Strategy for Preserving Digital Archival Materials
Document Published: June 8, 2017
The National Archives and Records Administration (NARA) identifies, preserves, and provides access to the U.S. Government's vast holdings of archival materials. We preserve these records to protect Citizens’ rights, ensure government accountability and document the national experience. Our archival holdings include more than 13 billion pages of unique documents plus electronic material, maps, charts, aerial and still photographs, artifacts, as well as motion picture, sound, and video recordings. The records we hold belong to the public and our mission is to drive openness, cultivate public participation, and strengthen our nation’s democracy through public access to high-value government records. Preserving NARA’s digital holdings, including public use copies and the digital surrogates created through our digitization efforts, is integral to achieving these goals and our continued success.
NARA is committed to preserving and maintaining access to the content of all of the born-digital records and digital surrogates in our holdings that are determined by the Archivist to have sufficient historical or other value to warrant continued preservation by the United States Government per 44 U.S.C. §§ 2107 and 2203(g). By access we mean the continued, ongoing usability of records and their content, retaining qualities of authenticity, accuracy, and functionality deemed to be essential and feasible for the purposes the digital materials were created.

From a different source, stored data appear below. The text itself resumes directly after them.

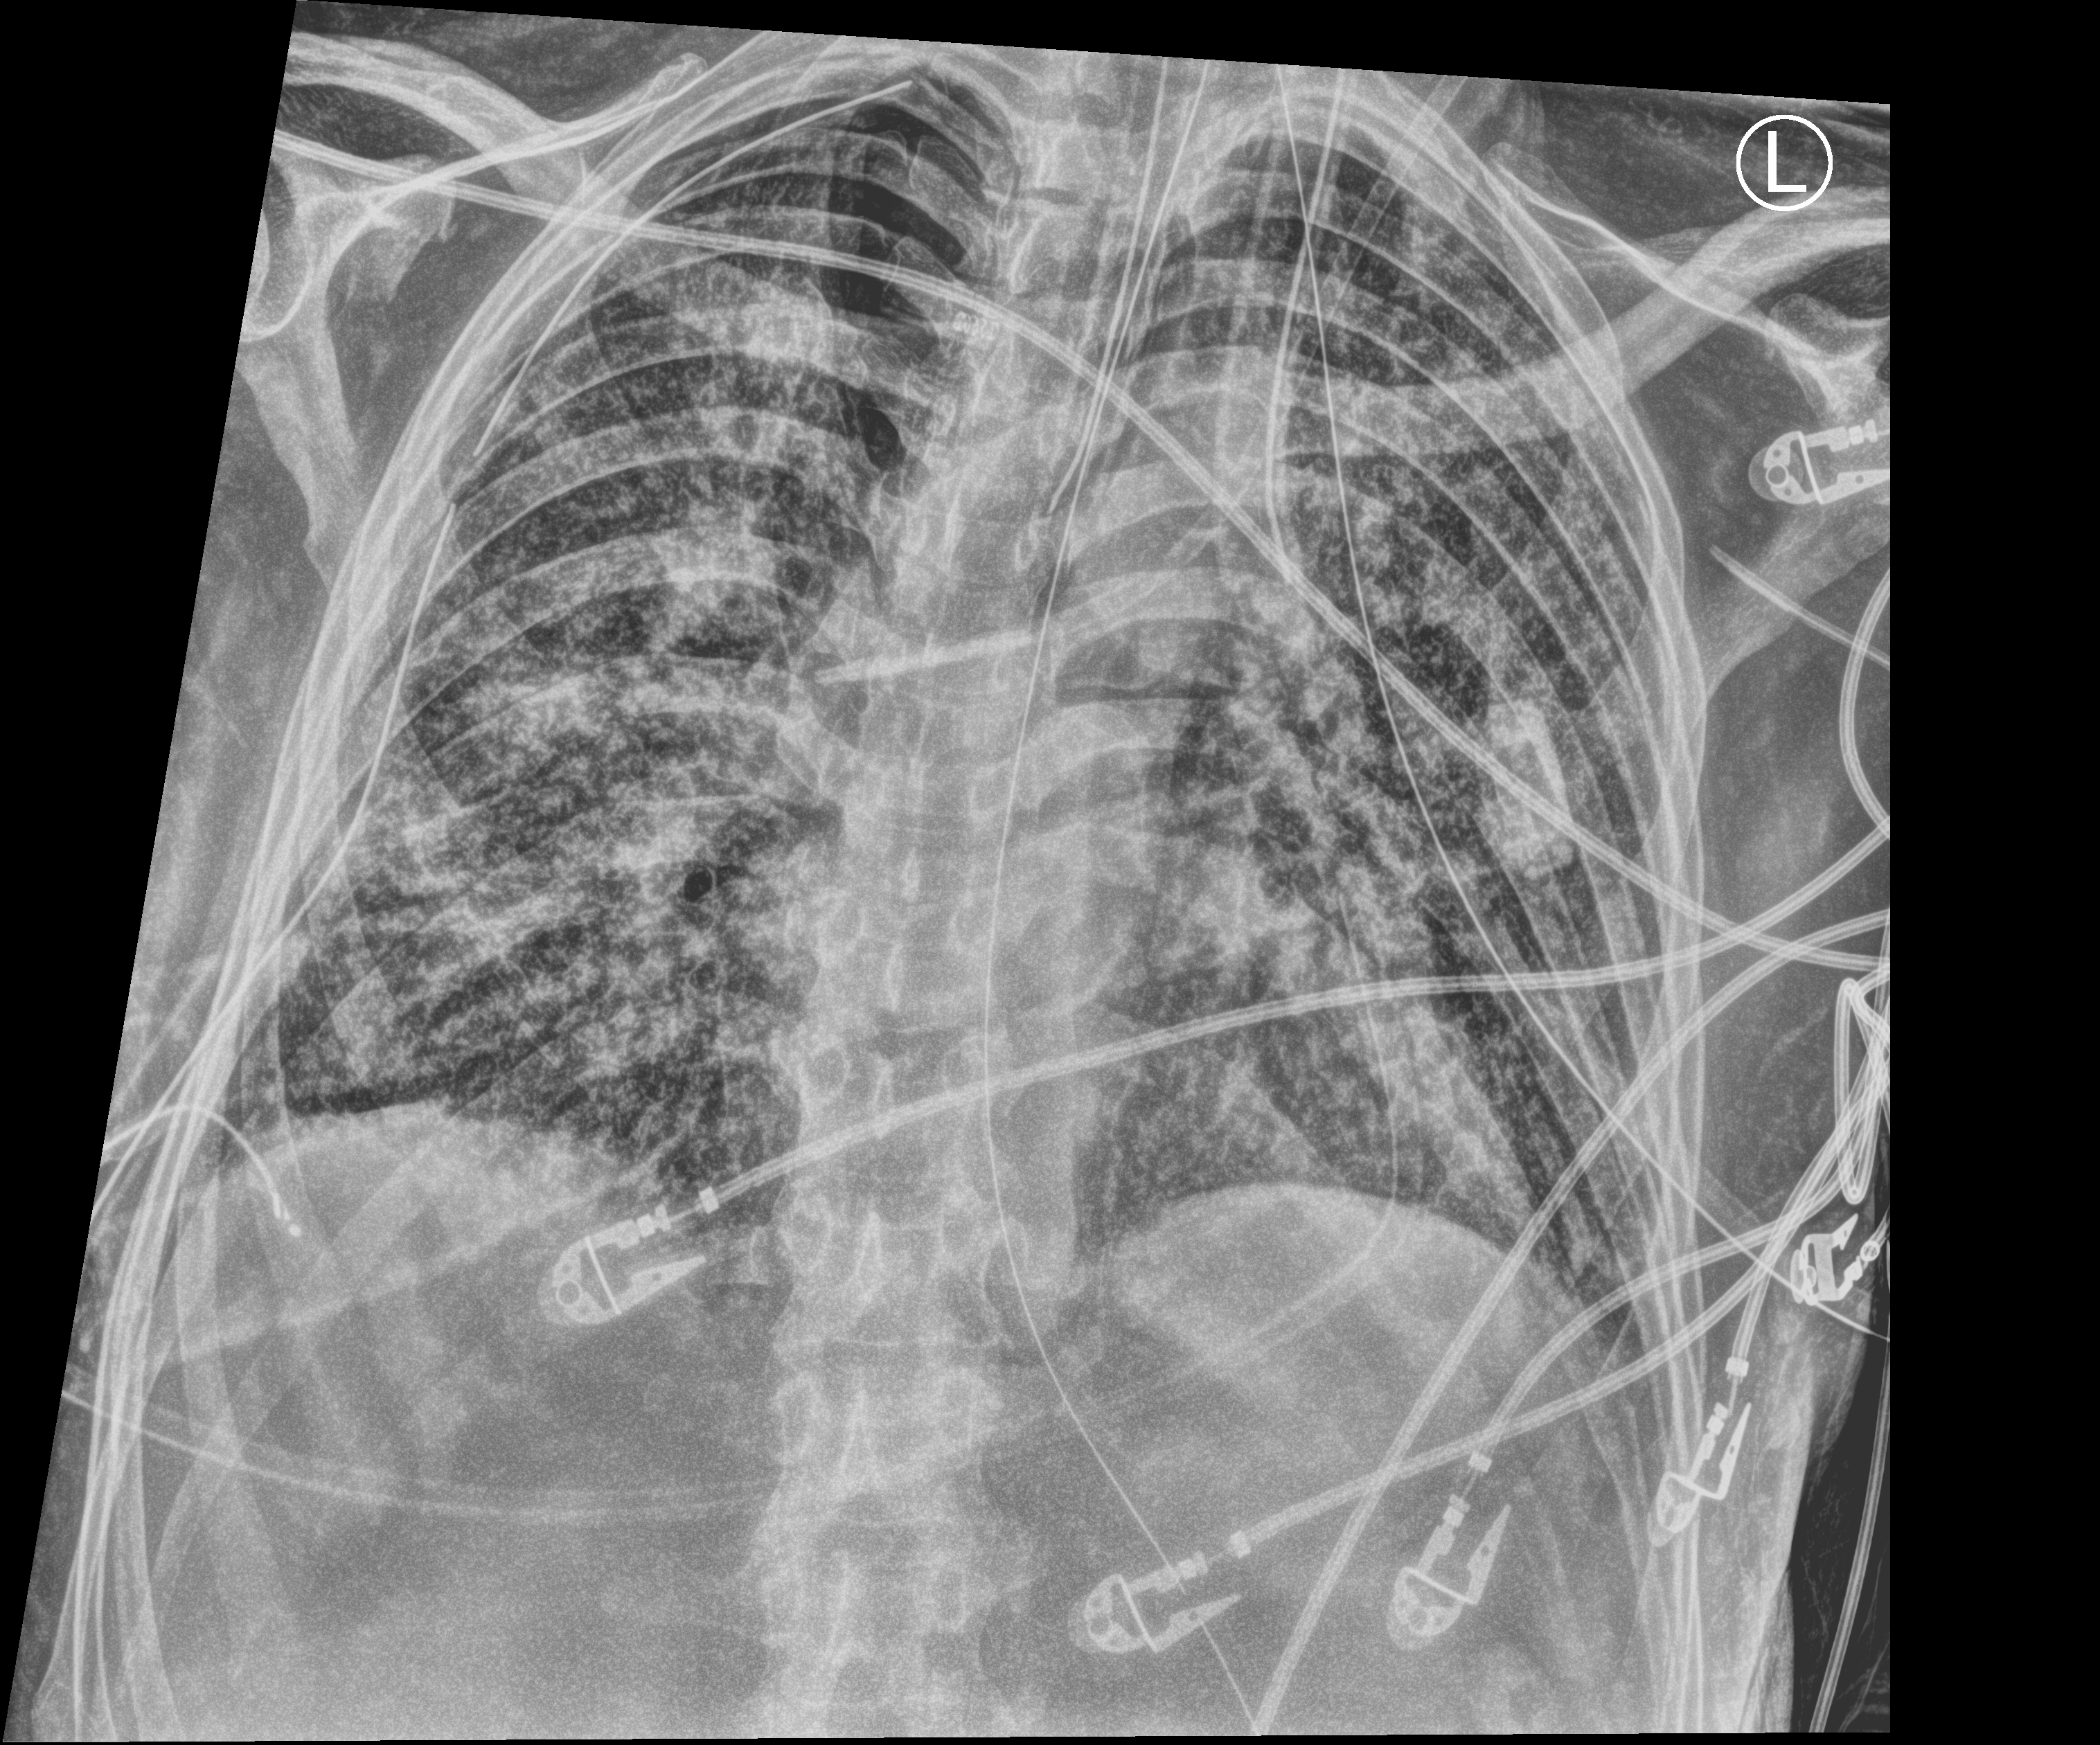
Bedside chest radiograph (computed radiography), anteroposterior (AP) projection. Patient hospitalised with COVID-19; male, aged 60–74 years.
Admission-level facts for this patient (not findings on this image; timing relative to this image not recorded): smoking status (admission record): never; admitted to intensive care during this hospital stay: yes; mechanically ventilated during this hospital stay: yes.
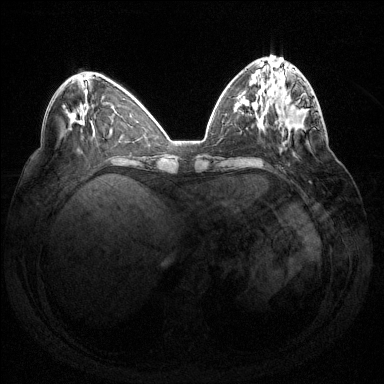
Breast MRI (dynamic contrast-enhanced), one axial slice; slice 53 of 144 in the series (ordered by position); dynamic contrast-enhanced series, time point 2 of 7 at this slice position (early post-contrast); 1.5 T; TE 1.6 ms, TR 4.6 ms; 384 × 384 image matrix, field of view 360 × 360 mm. Female patient.
Annotated regions visible in this slice (semi-automatic segmentation, software-assisted and operator-edited):
- enhancing-tissue mask used for the functional tumour volume (all voxels passing the contrast-enhancement thresholds inside the analysis volume; usually the tumour): box from (x=281, y=98) to (x=315, y=131) px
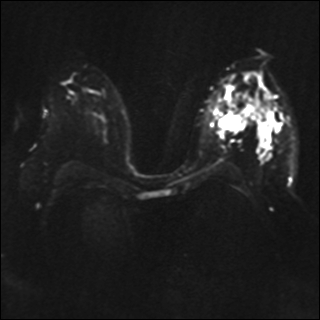
Breast MRI, one axial slice. Position 22 of 41 along the scan axis. Diffusion-weighted series; image 2 of 4 stored at this slice position (different b-values; order by instance number). 1.5 T. 4 mm slice thickness. 320 × 320 image matrix, field of view 340 × 340 mm. Female patient.
Outlined on this slice (outlined manually by an expert reader):
- tumour on diffusion-weighted imaging: box from (x=219, y=114) to (x=249, y=131) px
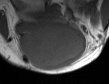
MRI of an extremity soft-tissue mass, one axial slice. Position 20 of 50 along the scan axis. MR volume resampled by the dataset authors to the PET/CT grid (not the native acquisition matrix). 109 × 84 image matrix, field of view 106 × 82 mm. Male patient. Case-level facts recorded for this patient, not image findings: histological type: synovial sarcoma; site of the primary tumour: left poplietal fossa.
Outlined on this slice (expert contour drawn on MRI and transferred to this co-registered scan by the dataset authors):
- gross tumour volume (mass): bounding box [x1, y1, x2, y2] px = [18, 25, 88, 70]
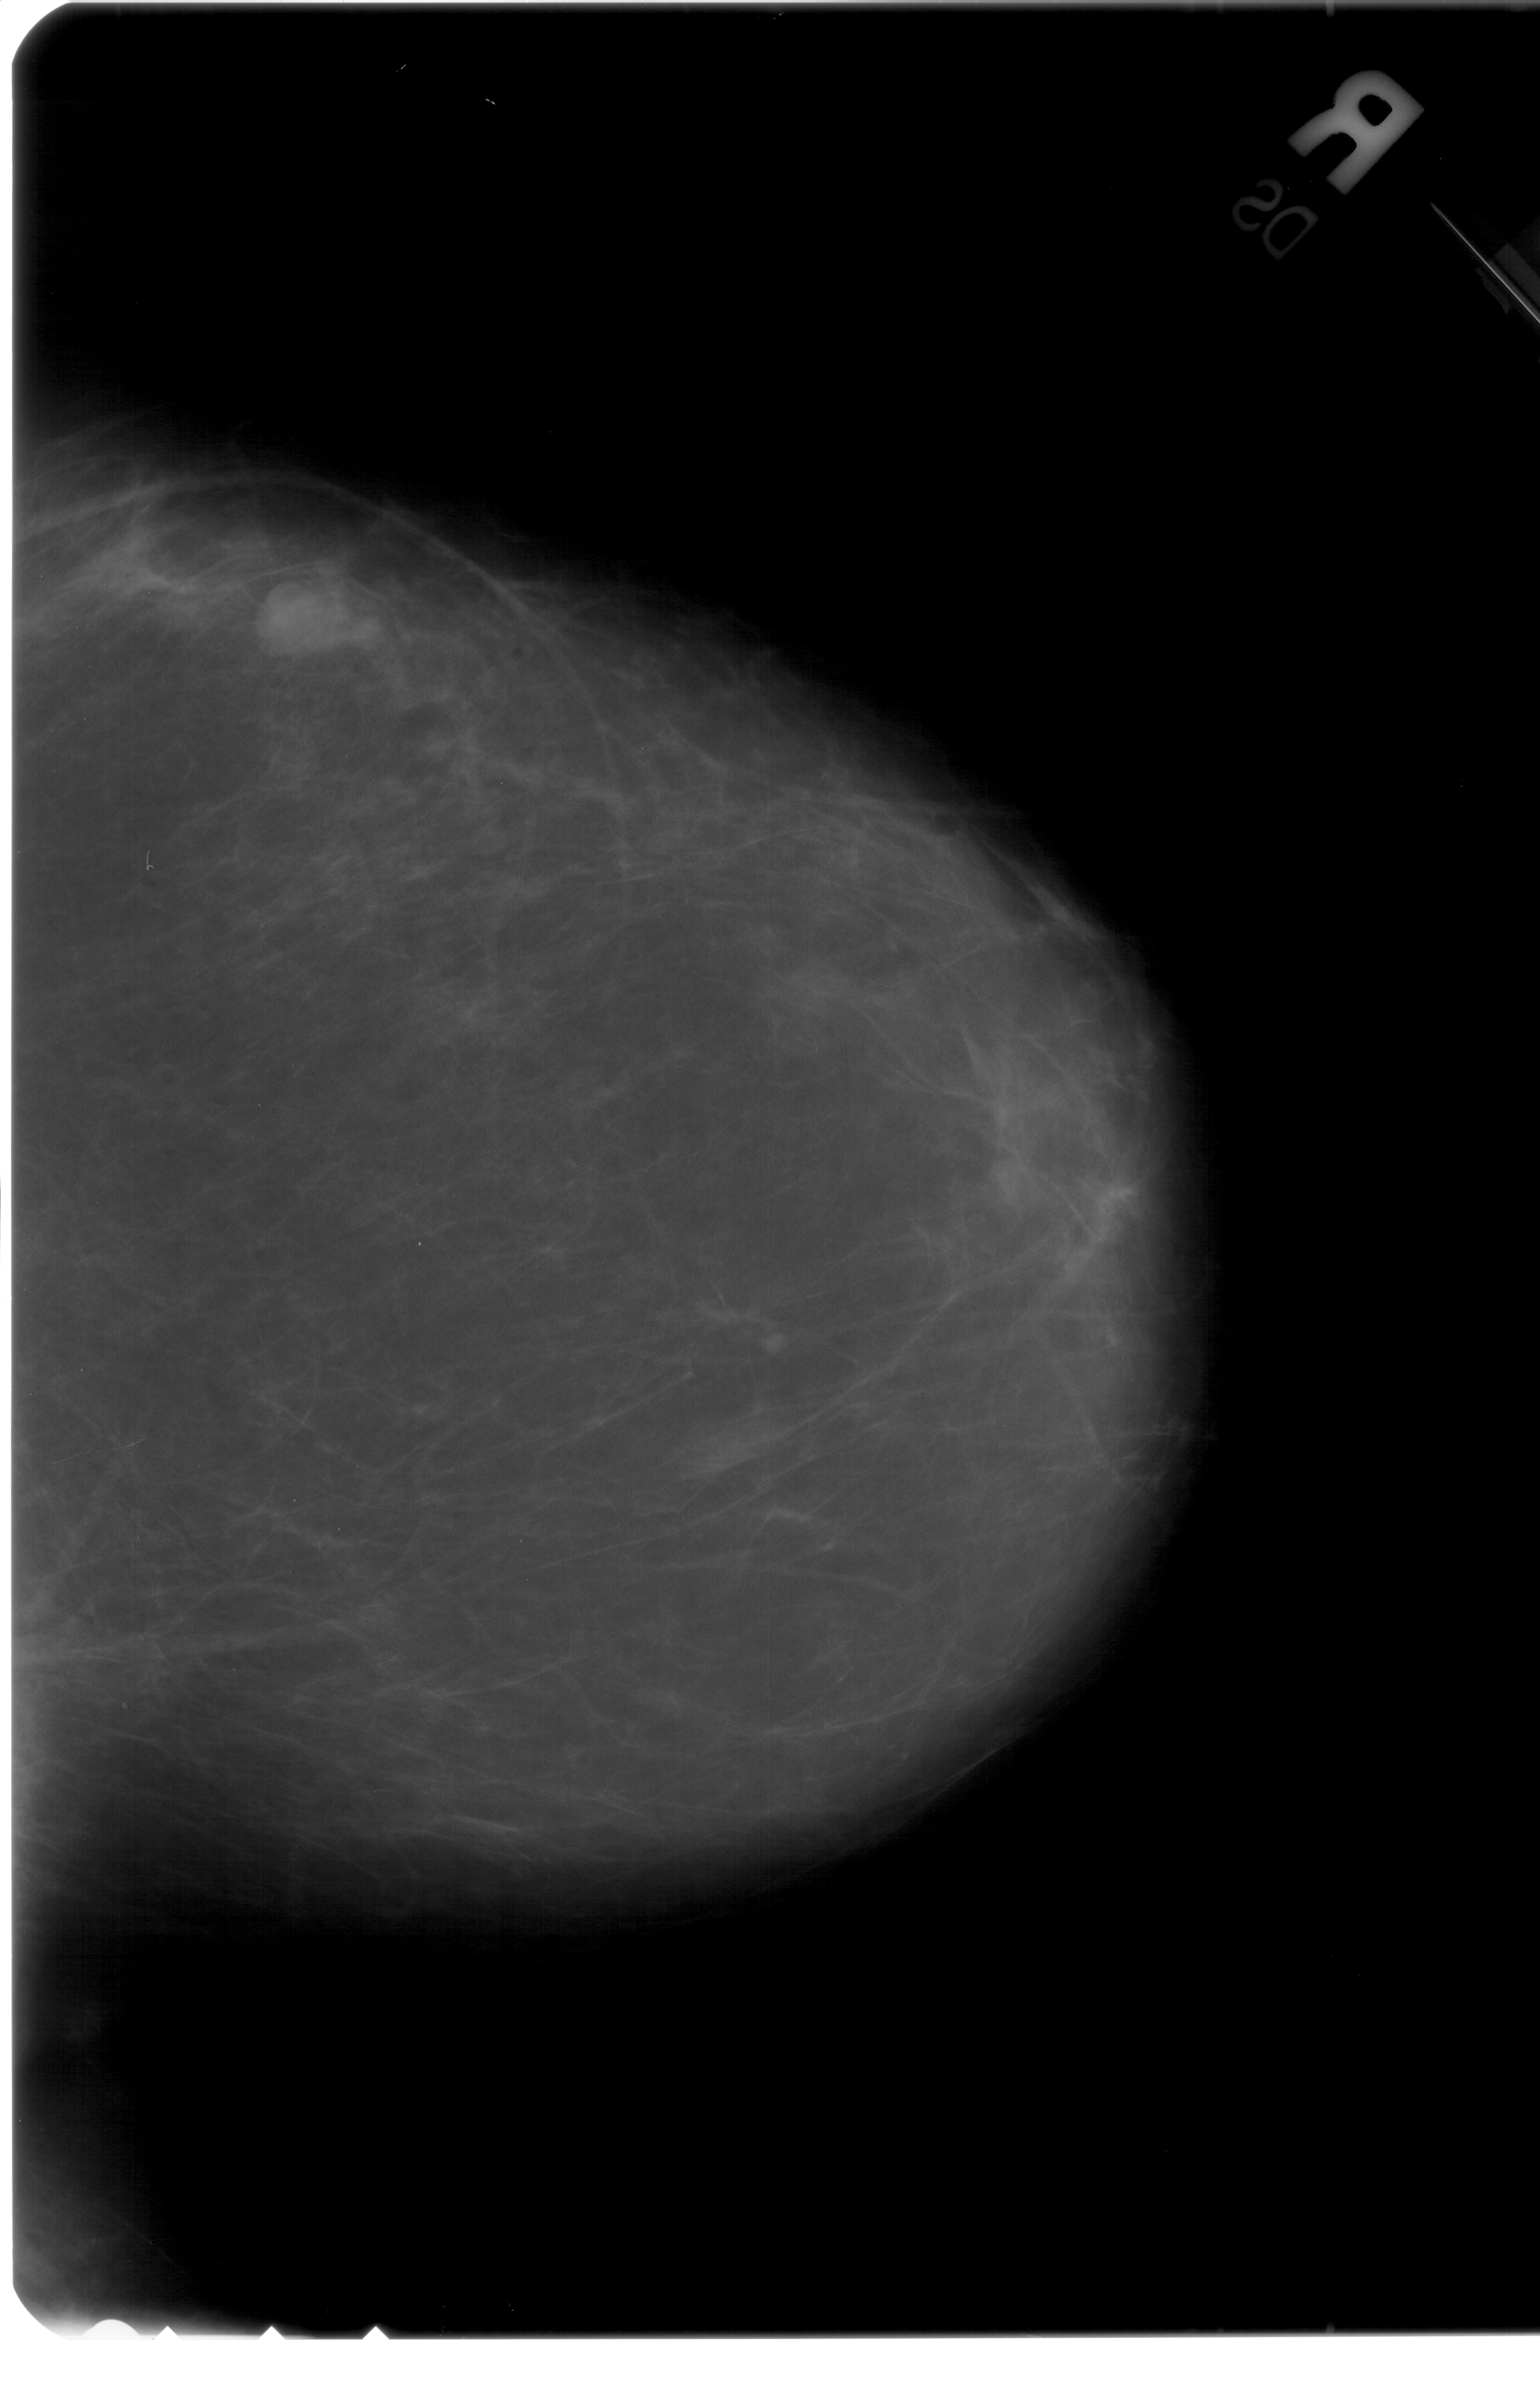
Digitized screen-film mammogram. Right breast. CC view. BI-RADS breast density category 2 (scale 1–4). 1540 × 2391 image matrix.
Expert-marked regions of interest on this film, with their recorded descriptors:
- mass, shape lobulated, margins circumscribed; BI-RADS assessment category 4; subtlety rating 4 on a 1 (subtle) to 5 (obvious) scale; pathology result (as recorded, not read from the image): benign: bounding box <248,562,390,683> (left, top, right, bottom; pixels)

NARA will employ several key strategies to enable the effective preservation of our digital content, recognizing that our strategies have to be flexible to adapt to ongoing changes in scale, technology, and standards. The goal is to reduce risk and achieve best practices to preserve and maintain access to our digital content.
(1) Documentation of Standards and Procedures. NARA documents our internal standards for the creation of digital surrogates, provides guidance on agency creation of digital surrogates as per 44 USC 3302(3), and provides guidance on minimum metadata and preferred file formats for electronic records to be transferred to NARA; promotes the use of open standards-based formats and accepted voluntary, community-based standards to help facilitate future access and preservation; and provides guidance to Federal agencies for the management of Federal records and transfer to NARA to support a digital records preservation lifecycle.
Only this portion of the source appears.